SELECTED TEXT:

[START]

How to Code a Tetris-Style Game in Python🧩

How to Code a Tetris-Style Game in Python🧩

Below is a walkthrough tutorial for creating a Tetris-style game in Python.

What I have used in this tutorial:

  • Visual Studio Code - IDE download from here

  • Python 3.10.5 64-bit - download from here

  • Pygame - use command: pip install pygame

Any problems with set-up, feel free to comment below or else Stackoverflow usually has all the answers 😄

Step 1: Define the Blocks

Starting off easy - let's import the Pygame and Random modules. Using libraries gives you access to additional functionality. I then defined 7 colours that I chose from here. These set colours are used to fill the falling blocks.

import pygame
import random

colours = [
    (255, 255, 255), # white
    (0, 255, 0), # green
    (0, 255, 255), # blue
    (255, 255, 102), # yellow
    (255, 0, 0), # red
    (255, 0, 255), # pink
    (153, 0, 153) # purple
]

As a reminder, traditional Tetris blocks come in the following shapes:

tetris.png

To define these coloured blocks we will use a class called 'Block'. Here we will set the initial position (x and y) as well as shape configurations (shapes and their rotations).

class Block:
    position_x = 0
    position_y = 0

    block_shape = [
        # cube
        [[1, 2, 5, 6]], 
        # line
        [[1, 5, 9, 13], [4, 5, 6, 7]], 
        # N shape
        [[4, 5, 9, 10], [2, 6, 5, 9]], 
        [[6, 7, 9, 10], [1, 5, 6, 10]], 
        # T shape
        [[1, 4, 5, 6], [1, 4, 5, 9], [4, 5, 6, 9], [1, 5, 6, 9]], 
        # L shape
        [[1, 2, 5, 9], [0, 4, 5, 6], [1, 5, 9, 8], [4, 5, 6, 10]], 
        [[1, 2, 6, 10], [5, 6, 7, 9], [2, 6, 10, 11], [3, 5, 6, 7]], 
    ]

    # Constructor function
    def __init__(self, position_x, position_y):
        # Initialise the Block's variables
        self.position_x = position_x
        self.position_y = position_y
        self.type = random.randint(0, len(self.block_shape) - 1)
        self.color = random.randint(1, len(colours) - 1)
        self.rotation = 0

    def rotate(self):
        self.rotation = (self.rotation + 1) % len(self.block_shape[self.type])

    def current_block(self):
        return self.block_shape[self.type][self.rotation]

You can play around with the shape grid below to add your own unique shapes.

tetris.png

Every class needs an init function. Here we choose a shape type and colour from the colours and block_shape list using random.randint(a, b) from the random module imported above to find a random integer between a and b.

As the shape falls, the player can rotate it based on the defined shape configurations using the rotate function, current_block returns the current shape and rotation.

Step 2: Game Play

To define how the game can be played, we must consider essential variables such as score, game_state, field, height, width, position_x, position_y, zoom, and block. These variables will be used to store and manage the state and properties of the Tetris game.

class Tetris:
    score = 0
    game_state = "start"
    field = []
    height = 0
    width = 0
    position_x = 100
    position_y = 60
    zoom = 20
    block = None
    # 'level' is used to control some game logic and will be explained later
    level = 2

    def __init__(self, height, width):
        self.height = height
        self.width = width
        self.field = []
        self.score = 0
        self.game_state = "start"
        for i in range(height):
            new_line = []
            for j in range(width):
                new_line.append(0)
            self.field.append(new_line)

The following functions are required for gameplay:

  • new_block method created new blocks using the Block class from above at position x = 3, y = 0.

          # Creates a new block and assigns it to the block variable of the game
          def new_block(self):
              self.block = Block(3, 0)

[END]

EXERCISE DATA:
[START]

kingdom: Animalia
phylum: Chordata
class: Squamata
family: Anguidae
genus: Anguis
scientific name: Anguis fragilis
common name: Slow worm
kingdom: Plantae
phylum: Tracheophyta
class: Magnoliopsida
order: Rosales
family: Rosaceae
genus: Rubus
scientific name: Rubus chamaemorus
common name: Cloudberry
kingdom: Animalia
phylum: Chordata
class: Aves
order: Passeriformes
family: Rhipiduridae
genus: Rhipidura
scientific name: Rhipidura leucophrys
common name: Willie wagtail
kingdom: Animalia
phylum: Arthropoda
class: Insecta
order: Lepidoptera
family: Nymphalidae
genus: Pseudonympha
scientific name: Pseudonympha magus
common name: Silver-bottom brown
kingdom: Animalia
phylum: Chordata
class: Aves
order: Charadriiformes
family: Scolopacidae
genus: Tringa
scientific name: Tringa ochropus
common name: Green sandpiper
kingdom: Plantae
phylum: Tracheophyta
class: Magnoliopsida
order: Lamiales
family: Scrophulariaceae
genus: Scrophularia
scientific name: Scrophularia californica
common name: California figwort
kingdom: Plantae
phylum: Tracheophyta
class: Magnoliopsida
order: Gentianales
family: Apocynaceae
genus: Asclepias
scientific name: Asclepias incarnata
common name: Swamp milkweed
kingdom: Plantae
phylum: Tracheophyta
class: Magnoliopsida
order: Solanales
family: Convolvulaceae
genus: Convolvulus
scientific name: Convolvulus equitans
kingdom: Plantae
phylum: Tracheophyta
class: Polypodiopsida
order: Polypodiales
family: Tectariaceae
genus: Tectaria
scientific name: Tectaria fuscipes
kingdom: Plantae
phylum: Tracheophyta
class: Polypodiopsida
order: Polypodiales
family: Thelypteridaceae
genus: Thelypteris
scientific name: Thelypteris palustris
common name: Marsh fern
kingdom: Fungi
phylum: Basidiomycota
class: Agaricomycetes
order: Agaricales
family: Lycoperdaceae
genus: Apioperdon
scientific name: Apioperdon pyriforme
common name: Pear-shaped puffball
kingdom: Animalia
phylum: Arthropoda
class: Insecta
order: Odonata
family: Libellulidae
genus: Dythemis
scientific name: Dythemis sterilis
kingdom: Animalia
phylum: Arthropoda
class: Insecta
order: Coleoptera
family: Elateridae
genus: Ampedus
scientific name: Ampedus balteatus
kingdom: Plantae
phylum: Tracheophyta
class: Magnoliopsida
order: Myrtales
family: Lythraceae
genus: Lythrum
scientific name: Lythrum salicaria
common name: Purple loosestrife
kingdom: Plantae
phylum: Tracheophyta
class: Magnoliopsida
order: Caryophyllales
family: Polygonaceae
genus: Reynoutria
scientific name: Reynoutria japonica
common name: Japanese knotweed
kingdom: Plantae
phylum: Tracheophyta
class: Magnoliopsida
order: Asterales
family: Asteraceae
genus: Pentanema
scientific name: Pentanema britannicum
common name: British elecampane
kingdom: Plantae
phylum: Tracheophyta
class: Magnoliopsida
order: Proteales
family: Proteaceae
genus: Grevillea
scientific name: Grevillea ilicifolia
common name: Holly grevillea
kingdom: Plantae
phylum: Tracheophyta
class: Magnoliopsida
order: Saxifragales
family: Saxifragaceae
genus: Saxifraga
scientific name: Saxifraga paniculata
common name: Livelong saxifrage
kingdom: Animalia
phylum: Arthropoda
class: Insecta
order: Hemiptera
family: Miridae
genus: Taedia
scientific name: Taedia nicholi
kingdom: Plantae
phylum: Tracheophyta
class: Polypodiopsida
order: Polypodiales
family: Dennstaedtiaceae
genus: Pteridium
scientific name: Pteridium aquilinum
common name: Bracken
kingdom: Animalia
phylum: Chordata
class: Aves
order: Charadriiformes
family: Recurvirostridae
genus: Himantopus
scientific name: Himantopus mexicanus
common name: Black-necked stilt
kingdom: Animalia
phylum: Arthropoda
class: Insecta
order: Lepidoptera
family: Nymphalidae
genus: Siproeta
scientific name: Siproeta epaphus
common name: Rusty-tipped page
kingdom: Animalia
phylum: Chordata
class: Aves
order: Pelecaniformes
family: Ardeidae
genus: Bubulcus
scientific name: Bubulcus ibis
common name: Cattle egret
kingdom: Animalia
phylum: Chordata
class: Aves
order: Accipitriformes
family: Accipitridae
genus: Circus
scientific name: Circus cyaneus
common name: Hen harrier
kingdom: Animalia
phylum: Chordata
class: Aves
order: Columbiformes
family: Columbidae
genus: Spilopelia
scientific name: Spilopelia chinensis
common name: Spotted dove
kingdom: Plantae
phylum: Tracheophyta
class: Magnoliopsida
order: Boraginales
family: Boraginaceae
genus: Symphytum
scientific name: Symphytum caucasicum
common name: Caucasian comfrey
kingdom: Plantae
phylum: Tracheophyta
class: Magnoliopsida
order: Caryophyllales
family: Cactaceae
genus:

[END]

DIRECTIONS:
**a)** Copy the records word for word, starting at the line that contains "scientific name: Saxifraga paniculata" and ending with the last line of the records.
**b)** Continue the Tetris-in-Python tutorial from the point where it stops.

ANSWERS FOR THE TASKS:
**a)**
scientific name: Saxifraga paniculata
common name: Livelong saxifrage
kingdom: Animalia
phylum: Arthropoda
class: Insecta
order: Hemiptera
family: Miridae
genus: Taedia
scientific name: Taedia nicholi
kingdom: Plantae
phylum: Tracheophyta
class: Polypodiopsida
order: Polypodiales
family: Dennstaedtiaceae
genus: Pteridium
scientific name: Pteridium aquilinum
common name: Bracken
kingdom: Animalia
phylum: Chordata
class: Aves
order: Charadriiformes
family: Recurvirostridae
genus: Himantopus
scientific name: Himantopus mexicanus
common name: Black-necked stilt
kingdom: Animalia
phylum: Arthropoda
class: Insecta
order: Lepidoptera
family: Nymphalidae
genus: Siproeta
scientific name: Siproeta epaphus
common name: Rusty-tipped page
kingdom: Animalia
phylum: Chordata
class: Aves
order: Pelecaniformes
family: Ardeidae
genus: Bubulcus
scientific name: Bubulcus ibis
common name: Cattle egret
kingdom: Animalia
phylum: Chordata
class: Aves
order: Accipitriformes
family: Accipitridae
genus: Circus
scientific name: Circus cyaneus
common name: Hen harrier
kingdom: Animalia
phylum: Chordata
class: Aves
order: Columbiformes
family: Columbidae
genus: Spilopelia
scientific name: Spilopelia chinensis
common name: Spotted dove
kingdom: Plantae
phylum: Tracheophyta
class: Magnoliopsida
order: Boraginales
family: Boraginaceae
genus: Symphytum
scientific name: Symphytum caucasicum
common name: Caucasian comfrey
kingdom: Plantae
phylum: Tracheophyta
class: Magnoliopsida
order: Caryophyllales
family: Cactaceae
genus:

**b)**
    
  • intersects method checks if the current block is touching any existing blocks on the game field or if it goes beyond the boundaries of the field.

          # Checks for block contact
          def intersects(self):
              intersection = False
              for i in range(4):
                  for j in range(4):
                      if i * 4 + j in self.block.current_block():
                          if i + self.block.position_y > self.height - 1 or \
                                  j + self.block.position_x > self.width - 1 or \
                                  j + self.block.position_x < 0 or \
                                  self.field[i + self.block.position_y][j + self.block.position_x] > 0:
                              intersection = True
              return intersection
    
  • break_lines method scans the game field and breaks any complete lines that are filled with blocks. It increments the score based on the number of lines cleared.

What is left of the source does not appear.